S’agissant de l’ordonnance d’expulsion, et à supposer que l’appel vise effectivement cette décision, l’appelant n’indique pas quelle modification de celle-ci il requiert et ne demande en particulier pas que l’expulsion soit annulée.
Quand bien même il faudrait admettre que l’appelant demande effectivement l’annulation de l’ordonnance d’expulsion, il sied de constater qu’il ne fait valoir aucun moyen quant au fond du litige, notamment s’agissant du paiement ou non du loyer. Par ailleurs, il ressort de son courrier du 14 décembre 2016 qu’il a admis avoir des retards dans le paiement de son loyer.
Le seul argument que l’on parvient à distinguer est que l’appelant requiert qu’un avocat d’office lui soit nommé par la justice de paix. Toutefois, il n’a pas fait cette demande en première instance, de sorte que ce moyen doit être considéré comme tardif. L’appelant ne requiert pas non plus clairement qu’un avocat d’office soit désigné dans le cadre de la procédure d’appel. Même à supposer que ce soit le cas, cette demande devrait être rejetée, l’appel apparaissant d’emblée dénué de chances de succès.
En définitive, il apparaît que le défaut de conclusions et de motivation constitue un vice irréparable, de sorte que l’appel doit être déclaré irrecevable.
Il s’ensuit que l’appel doit être déclaré irrecevable selon le mode procédural de l’art. 312 al. 1 CPC. Le délai de libération des locaux étant échu du fait de l’effet suspensif de l’appel (art. 315 al. 1 CPC), il convient de renvoyer la cause au premier juge pour qu’il fixe, le cas échéant, à l’appelant un nouveau délai pour libérer les locaux litigieux.
L’arrêt peut être rendu sans frais judiciaires (art. 11 TFJC [tarif des frais judiciaires civils du 28 septembre 2010 ; RSV 270.11.5]).
Il n’y a pas lieu à l’allocation de dépens, les intimés n’ayant pas été invités à se déterminer.

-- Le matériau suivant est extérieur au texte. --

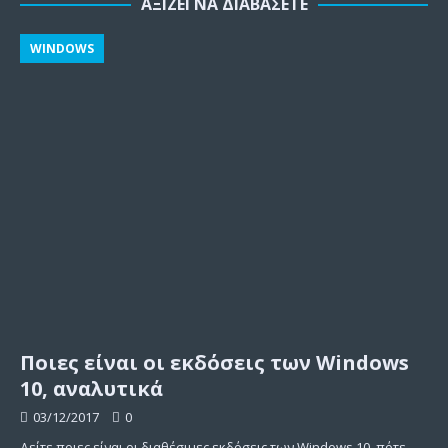
ΑΞΊΖΕΙ ΝΑ ΔΙΑΒΆΣΕΤΕ
WINDOWS
Ποιες είναι οι εκδόσεις των Windows
10, αναλυτικά
03/12/2017
0
Δείτε ποιες είναι οι διαθέσιμες εκδόσεις των Windows 10, πότε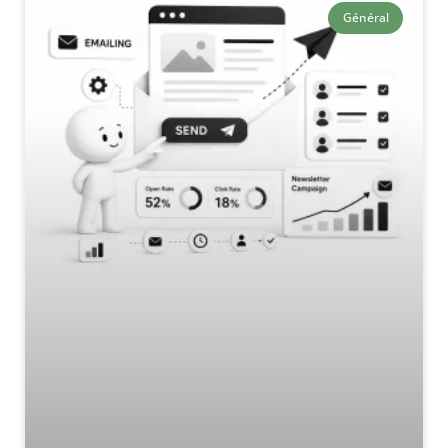
Général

Par ces motifs, la Cour d’appel civile prononce :
I. L’appel est irrecevable.
II. La cause est renvoyée à la Juge de paix du district de la Riviera – Pays d’Enhaut pour qu’elle fixe à Z.________, une fois les considérants écrits du présent arrêt envoyés aux parties pour notification, un nouveau délai pour libérer les locaux qu’il occupe dans l’immeuble sis [...] (appartement de 5 ½ pièces au rez-de-chaussée, un garage box n° [...] et cave et/ou galetas).
III. L’arrêt motivé, rendu sans frais, est exécutoire.
Le président : La greffière :
Du
Le présent arrêt, dont le dispositif a été communiqué par écrit aux intéressés le 16 août 2017, est notifié en expédition complète à :
‑ M. Z., ‑ Mme Martine Schlaeppi, aab (pour K. et Q.________),
et communiqué, par l'envoi de photocopies, à :
‑ Mme la Juge de paix du district de la Riviera – Pays d’Enhaut.
La Cour d’appel civile considère que la valeur litigieuse est inférieure à 15’000 francs.
Le présent arrêt peut faire l'objet d'un recours en matière civile devant le Tribunal fédéral au sens des art. 72 ss LTF (loi sur le Tribunal fédéral du 17 juin 2005 ; RS 173.110), le cas échéant d'un recours constitutionnel subsidiaire au sens des art. 113 ss LTF. Dans les affaires pécuniaires, le recours en matière civile n'est recevable que si la valeur litigieuse s'élève au moins à 15'000 fr. en matière de droit du travail et de droit du bail à loyer, à 30'000 fr. dans les autres cas, à moins que la contestation ne soulève une question juridique de principe (art. 74 LTF). Ces recours doivent être déposés devant le Tribunal fédéral dans les trente jours qui suivent la présente notification (art. 100 al. 1 LTF).